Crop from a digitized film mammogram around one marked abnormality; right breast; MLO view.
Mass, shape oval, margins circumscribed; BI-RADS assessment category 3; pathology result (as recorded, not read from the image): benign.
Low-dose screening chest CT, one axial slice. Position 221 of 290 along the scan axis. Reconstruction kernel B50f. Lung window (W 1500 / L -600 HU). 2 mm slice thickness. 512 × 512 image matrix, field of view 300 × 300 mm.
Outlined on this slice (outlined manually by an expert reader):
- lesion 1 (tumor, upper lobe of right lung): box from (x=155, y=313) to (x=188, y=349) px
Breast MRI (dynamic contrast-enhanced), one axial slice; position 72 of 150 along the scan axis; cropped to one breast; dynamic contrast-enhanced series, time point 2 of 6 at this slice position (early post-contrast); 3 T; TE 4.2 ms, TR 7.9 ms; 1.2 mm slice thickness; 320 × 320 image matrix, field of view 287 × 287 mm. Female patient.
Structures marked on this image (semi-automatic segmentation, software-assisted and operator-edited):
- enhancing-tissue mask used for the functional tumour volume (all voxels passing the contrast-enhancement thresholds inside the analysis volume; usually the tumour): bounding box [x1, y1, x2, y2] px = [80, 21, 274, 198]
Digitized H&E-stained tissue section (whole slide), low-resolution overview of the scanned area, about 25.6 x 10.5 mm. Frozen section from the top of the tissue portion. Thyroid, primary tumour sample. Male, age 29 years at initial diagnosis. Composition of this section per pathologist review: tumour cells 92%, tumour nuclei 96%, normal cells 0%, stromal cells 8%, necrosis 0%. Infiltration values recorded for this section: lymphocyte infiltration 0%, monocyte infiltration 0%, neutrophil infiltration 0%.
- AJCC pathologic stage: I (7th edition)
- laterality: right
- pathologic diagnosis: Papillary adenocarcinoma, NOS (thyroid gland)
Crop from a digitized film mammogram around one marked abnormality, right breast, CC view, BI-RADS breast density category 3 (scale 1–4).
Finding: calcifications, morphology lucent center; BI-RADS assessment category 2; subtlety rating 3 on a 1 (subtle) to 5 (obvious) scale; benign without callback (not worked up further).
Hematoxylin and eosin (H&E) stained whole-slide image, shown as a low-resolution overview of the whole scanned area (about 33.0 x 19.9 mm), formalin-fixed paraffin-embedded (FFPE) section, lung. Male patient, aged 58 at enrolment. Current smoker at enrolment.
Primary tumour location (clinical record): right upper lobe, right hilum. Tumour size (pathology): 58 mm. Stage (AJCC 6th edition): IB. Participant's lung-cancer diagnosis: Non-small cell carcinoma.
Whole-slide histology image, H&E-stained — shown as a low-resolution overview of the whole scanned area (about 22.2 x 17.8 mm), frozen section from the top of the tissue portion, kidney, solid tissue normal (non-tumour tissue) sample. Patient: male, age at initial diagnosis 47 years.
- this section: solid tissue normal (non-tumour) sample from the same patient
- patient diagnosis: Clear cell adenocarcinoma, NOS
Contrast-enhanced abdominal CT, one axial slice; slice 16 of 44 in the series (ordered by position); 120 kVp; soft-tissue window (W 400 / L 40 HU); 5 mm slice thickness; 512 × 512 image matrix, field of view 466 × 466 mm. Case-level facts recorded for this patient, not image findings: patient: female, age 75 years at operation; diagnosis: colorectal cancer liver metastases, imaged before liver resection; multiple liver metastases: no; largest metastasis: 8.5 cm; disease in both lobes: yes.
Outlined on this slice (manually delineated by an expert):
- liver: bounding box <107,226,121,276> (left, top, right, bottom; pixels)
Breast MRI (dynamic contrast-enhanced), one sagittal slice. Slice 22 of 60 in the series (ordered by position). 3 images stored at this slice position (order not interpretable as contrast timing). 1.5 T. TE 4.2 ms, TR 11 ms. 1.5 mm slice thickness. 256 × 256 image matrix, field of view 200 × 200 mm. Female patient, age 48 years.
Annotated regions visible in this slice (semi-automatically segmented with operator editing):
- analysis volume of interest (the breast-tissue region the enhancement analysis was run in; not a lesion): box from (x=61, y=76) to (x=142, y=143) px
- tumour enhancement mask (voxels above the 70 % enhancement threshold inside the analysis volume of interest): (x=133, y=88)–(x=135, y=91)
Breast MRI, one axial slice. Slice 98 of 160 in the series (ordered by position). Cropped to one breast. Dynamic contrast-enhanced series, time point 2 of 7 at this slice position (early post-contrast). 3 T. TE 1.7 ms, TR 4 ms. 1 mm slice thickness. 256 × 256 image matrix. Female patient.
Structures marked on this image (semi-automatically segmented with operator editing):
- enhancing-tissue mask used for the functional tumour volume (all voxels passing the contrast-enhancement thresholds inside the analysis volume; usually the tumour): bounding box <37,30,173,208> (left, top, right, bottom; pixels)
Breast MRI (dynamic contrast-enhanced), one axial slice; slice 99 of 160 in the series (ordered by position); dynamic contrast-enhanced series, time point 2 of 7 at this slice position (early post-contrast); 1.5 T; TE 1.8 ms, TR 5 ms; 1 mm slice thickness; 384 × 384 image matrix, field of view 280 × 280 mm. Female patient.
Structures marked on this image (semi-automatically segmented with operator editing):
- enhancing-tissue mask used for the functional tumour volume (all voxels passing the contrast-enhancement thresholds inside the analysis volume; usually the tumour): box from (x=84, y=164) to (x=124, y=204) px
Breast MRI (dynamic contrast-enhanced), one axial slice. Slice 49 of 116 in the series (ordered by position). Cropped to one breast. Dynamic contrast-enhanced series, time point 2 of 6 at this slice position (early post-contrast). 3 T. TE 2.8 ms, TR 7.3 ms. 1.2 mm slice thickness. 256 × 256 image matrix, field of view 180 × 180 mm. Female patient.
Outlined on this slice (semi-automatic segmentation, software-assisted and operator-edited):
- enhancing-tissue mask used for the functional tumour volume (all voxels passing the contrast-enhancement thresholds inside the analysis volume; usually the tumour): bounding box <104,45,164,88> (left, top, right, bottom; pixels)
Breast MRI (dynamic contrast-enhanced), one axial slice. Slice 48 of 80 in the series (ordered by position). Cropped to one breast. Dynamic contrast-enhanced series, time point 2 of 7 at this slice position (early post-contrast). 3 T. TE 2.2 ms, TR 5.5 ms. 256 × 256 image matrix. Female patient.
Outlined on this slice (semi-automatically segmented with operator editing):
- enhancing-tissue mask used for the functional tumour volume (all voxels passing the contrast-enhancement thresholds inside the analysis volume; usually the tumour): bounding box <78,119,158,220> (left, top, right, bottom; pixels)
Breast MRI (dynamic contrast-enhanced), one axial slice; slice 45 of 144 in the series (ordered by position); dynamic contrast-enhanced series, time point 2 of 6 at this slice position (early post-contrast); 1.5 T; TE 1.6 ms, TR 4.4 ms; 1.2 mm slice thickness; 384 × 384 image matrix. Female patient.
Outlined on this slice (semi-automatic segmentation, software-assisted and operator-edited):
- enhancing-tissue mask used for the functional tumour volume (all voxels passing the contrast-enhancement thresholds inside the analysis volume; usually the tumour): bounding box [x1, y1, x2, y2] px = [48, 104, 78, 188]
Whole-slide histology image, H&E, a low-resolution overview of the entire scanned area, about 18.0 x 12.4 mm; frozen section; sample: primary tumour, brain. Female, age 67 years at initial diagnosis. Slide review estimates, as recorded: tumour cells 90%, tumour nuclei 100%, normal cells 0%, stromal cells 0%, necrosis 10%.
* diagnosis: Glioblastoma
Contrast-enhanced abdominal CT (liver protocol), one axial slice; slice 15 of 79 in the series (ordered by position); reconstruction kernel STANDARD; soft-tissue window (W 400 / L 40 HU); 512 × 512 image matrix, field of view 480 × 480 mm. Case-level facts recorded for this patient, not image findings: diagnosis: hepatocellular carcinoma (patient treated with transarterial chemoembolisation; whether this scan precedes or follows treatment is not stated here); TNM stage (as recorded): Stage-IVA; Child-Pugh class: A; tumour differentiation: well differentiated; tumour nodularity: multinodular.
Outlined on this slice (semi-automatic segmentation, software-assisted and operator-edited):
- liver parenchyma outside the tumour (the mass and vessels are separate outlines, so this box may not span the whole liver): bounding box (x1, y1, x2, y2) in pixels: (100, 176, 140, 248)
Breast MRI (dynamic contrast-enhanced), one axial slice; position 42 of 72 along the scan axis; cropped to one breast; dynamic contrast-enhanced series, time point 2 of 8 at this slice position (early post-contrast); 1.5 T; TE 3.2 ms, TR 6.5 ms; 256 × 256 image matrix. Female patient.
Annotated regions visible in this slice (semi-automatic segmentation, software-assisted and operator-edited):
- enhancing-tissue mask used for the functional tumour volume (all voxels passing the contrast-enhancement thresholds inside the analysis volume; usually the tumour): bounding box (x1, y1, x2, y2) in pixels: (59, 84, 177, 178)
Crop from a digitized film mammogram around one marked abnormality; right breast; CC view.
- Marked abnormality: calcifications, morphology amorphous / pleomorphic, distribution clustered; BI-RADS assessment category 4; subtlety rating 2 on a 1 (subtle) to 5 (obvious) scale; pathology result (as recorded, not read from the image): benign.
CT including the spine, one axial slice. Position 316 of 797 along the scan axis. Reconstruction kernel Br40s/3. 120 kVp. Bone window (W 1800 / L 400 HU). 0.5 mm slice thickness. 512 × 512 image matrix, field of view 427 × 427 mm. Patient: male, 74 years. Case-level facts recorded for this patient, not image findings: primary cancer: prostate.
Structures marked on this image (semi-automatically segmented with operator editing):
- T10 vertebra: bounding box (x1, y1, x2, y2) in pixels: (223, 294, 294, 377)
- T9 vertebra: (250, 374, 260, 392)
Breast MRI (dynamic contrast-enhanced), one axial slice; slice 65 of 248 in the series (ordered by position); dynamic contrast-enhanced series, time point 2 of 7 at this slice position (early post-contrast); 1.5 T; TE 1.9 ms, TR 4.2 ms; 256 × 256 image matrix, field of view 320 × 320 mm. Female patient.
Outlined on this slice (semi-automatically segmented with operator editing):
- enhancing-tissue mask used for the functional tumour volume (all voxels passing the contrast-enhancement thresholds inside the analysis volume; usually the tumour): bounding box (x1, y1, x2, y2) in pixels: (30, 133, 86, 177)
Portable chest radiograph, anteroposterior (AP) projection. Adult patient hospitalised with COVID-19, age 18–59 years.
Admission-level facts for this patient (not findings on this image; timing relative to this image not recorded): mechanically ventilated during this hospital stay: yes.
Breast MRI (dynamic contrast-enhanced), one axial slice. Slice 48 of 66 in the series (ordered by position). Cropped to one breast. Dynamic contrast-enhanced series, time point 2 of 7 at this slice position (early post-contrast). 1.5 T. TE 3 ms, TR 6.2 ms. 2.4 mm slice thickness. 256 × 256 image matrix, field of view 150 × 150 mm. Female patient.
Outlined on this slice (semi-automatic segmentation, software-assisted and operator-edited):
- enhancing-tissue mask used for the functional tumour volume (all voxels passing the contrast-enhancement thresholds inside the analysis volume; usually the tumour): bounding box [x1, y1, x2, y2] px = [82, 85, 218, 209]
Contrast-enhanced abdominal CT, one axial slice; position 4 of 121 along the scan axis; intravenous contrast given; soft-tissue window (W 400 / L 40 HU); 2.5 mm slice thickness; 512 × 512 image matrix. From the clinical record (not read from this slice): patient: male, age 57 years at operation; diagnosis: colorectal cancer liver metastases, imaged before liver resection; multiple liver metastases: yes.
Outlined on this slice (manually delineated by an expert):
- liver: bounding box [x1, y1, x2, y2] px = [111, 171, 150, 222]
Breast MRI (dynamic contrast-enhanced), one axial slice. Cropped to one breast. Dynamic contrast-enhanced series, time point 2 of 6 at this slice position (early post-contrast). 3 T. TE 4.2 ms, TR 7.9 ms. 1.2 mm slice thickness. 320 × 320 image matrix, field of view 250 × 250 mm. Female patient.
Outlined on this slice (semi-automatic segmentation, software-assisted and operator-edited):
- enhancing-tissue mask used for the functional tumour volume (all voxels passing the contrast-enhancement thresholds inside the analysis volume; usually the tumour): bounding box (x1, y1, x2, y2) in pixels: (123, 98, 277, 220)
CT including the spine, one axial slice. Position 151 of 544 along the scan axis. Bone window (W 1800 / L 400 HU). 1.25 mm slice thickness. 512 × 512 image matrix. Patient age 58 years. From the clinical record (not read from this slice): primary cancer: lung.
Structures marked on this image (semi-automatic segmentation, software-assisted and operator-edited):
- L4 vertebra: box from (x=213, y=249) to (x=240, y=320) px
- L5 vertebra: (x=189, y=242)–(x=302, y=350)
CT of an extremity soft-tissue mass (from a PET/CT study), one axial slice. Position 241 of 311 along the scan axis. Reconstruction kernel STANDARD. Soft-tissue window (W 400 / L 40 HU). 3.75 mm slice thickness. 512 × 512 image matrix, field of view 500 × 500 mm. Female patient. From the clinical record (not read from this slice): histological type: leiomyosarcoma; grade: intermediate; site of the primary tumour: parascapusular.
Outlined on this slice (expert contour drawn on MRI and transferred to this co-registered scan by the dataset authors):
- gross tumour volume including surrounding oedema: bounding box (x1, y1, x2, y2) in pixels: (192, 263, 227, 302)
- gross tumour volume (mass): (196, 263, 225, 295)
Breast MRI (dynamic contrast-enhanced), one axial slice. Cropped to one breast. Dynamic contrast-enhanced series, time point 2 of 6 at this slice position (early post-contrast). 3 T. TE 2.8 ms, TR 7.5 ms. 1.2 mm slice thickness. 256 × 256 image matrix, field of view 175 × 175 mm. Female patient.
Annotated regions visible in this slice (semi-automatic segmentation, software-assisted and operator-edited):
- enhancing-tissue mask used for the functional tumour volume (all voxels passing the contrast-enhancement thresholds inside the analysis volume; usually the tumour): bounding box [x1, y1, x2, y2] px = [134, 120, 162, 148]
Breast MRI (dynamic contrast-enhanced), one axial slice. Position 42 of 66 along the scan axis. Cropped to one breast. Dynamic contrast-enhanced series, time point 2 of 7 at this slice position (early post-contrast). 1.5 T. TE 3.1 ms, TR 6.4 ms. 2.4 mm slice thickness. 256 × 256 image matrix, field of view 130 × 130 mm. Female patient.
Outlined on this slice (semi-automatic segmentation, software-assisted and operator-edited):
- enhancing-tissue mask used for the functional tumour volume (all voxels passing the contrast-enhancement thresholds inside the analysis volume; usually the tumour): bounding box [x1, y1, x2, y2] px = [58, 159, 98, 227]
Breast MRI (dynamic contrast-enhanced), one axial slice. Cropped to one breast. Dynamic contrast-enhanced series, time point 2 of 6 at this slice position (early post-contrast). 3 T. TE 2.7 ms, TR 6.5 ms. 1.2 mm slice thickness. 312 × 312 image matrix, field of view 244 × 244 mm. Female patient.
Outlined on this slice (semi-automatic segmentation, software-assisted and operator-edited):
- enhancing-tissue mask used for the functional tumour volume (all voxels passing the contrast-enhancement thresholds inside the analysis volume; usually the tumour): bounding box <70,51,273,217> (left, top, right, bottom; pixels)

Exercise requirements -> Reproduce every line above containing "overview".

Answer for this exercise ->
Digitized H&E-stained tissue section (whole slide), low-resolution overview of the scanned area, about 25.6 x 10.5 mm. Frozen section from the top of the tissue portion. Thyroid, primary tumour sample. Male, age 29 years at initial diagnosis. Composition of this section per pathologist review: tumour cells 92%, tumour nuclei 96%, normal cells 0%, stromal cells 8%, necrosis 0%. Infiltration values recorded for this section: lymphocyte infiltration 0%, monocyte infiltration 0%, neutrophil infiltration 0%.
Hematoxylin and eosin (H&E) stained whole-slide image, shown as a low-resolution overview of the whole scanned area (about 33.0 x 19.9 mm), formalin-fixed paraffin-embedded (FFPE) section, lung. Male patient, aged 58 at enrolment. Current smoker at enrolment.
Whole-slide histology image, H&E-stained — shown as a low-resolution overview of the whole scanned area (about 22.2 x 17.8 mm), frozen section from the top of the tissue portion, kidney, solid tissue normal (non-tumour tissue) sample. Patient: male, age at initial diagnosis 47 years.
Whole-slide histology image, H&E, a low-resolution overview of the entire scanned area, about 18.0 x 12.4 mm; frozen section; sample: primary tumour, brain. Female, age 67 years at initial diagnosis. Slide review estimates, as recorded: tumour cells 90%, tumour nuclei 100%, normal cells 0%, stromal cells 0%, necrosis 10%.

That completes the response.